- **What needs to be done**
Carry over every entry exactly as it appears in the records.

##############################

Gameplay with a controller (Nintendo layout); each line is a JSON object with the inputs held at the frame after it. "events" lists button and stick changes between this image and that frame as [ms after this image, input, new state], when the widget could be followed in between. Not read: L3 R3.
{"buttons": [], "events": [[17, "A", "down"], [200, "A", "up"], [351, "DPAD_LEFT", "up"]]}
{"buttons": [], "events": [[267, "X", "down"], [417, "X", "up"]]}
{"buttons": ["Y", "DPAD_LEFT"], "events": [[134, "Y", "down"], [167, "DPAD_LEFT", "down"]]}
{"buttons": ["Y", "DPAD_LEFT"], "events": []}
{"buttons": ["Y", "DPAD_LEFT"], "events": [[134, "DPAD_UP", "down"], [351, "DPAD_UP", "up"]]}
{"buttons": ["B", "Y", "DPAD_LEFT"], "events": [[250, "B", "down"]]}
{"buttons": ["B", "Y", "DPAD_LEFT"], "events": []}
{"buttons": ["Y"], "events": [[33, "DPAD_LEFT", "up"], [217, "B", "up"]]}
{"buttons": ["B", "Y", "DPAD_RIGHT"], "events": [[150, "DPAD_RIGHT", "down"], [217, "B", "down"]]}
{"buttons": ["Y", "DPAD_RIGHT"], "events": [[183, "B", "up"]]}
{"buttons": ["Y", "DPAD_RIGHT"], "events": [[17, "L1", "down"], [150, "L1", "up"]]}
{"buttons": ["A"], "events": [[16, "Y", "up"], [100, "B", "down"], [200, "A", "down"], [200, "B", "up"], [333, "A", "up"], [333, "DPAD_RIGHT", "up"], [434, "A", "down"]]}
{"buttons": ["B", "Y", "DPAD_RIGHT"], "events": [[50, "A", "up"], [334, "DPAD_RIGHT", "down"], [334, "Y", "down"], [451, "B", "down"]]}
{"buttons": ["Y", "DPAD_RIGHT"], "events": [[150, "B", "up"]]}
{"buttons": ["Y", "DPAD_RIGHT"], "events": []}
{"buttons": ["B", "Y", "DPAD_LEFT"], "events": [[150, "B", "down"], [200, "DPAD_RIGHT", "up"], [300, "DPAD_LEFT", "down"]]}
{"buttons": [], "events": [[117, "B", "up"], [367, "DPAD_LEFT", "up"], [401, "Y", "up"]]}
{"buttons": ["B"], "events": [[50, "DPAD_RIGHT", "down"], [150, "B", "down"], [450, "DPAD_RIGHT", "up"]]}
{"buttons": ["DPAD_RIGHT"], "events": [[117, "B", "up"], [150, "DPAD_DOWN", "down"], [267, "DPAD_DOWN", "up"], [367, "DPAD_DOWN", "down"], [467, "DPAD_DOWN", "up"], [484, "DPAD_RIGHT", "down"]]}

##############################

- **Problem solution**
Gameplay with a controller (Nintendo layout); each line is a JSON object with the inputs held at the frame after it. "events" lists button and stick changes between this image and that frame as [ms after this image, input, new state], when the widget could be followed in between. Not read: L3 R3.
{"buttons": [], "events": [[17, "A", "down"], [200, "A", "up"], [351, "DPAD_LEFT", "up"]]}
{"buttons": [], "events": [[267, "X", "down"], [417, "X", "up"]]}
{"buttons": ["Y", "DPAD_LEFT"], "events": [[134, "Y", "down"], [167, "DPAD_LEFT", "down"]]}
{"buttons": ["Y", "DPAD_LEFT"], "events": []}
{"buttons": ["Y", "DPAD_LEFT"], "events": [[134, "DPAD_UP", "down"], [351, "DPAD_UP", "up"]]}
{"buttons": ["B", "Y", "DPAD_LEFT"], "events": [[250, "B", "down"]]}
{"buttons": ["B", "Y", "DPAD_LEFT"], "events": []}
{"buttons": ["Y"], "events": [[33, "DPAD_LEFT", "up"], [217, "B", "up"]]}
{"buttons": ["B", "Y", "DPAD_RIGHT"], "events": [[150, "DPAD_RIGHT", "down"], [217, "B", "down"]]}
{"buttons": ["Y", "DPAD_RIGHT"], "events": [[183, "B", "up"]]}
{"buttons": ["Y", "DPAD_RIGHT"], "events": [[17, "L1", "down"], [150, "L1", "up"]]}
{"buttons": ["A"], "events": [[16, "Y", "up"], [100, "B", "down"], [200, "A", "down"], [200, "B", "up"], [333, "A", "up"], [333, "DPAD_RIGHT", "up"], [434, "A", "down"]]}
{"buttons": ["B", "Y", "DPAD_RIGHT"], "events": [[50, "A", "up"], [334, "DPAD_RIGHT", "down"], [334, "Y", "down"], [451, "B", "down"]]}
{"buttons": ["Y", "DPAD_RIGHT"], "events": [[150, "B", "up"]]}
{"buttons": ["Y", "DPAD_RIGHT"], "events": []}
{"buttons": ["B", "Y", "DPAD_LEFT"], "events": [[150, "B", "down"], [200, "DPAD_RIGHT", "up"], [300, "DPAD_LEFT", "down"]]}
{"buttons": [], "events": [[117, "B", "up"], [367, "DPAD_LEFT", "up"], [401, "Y", "up"]]}
{"buttons": ["B"], "events": [[50, "DPAD_RIGHT", "down"], [150, "B", "down"], [450, "DPAD_RIGHT", "up"]]}
{"buttons": ["DPAD_RIGHT"], "events": [[117, "B", "up"], [150, "DPAD_DOWN", "down"], [267, "DPAD_DOWN", "up"], [367, "DPAD_DOWN", "down"], [467, "DPAD_DOWN", "up"], [484, "DPAD_RIGHT", "down"]]}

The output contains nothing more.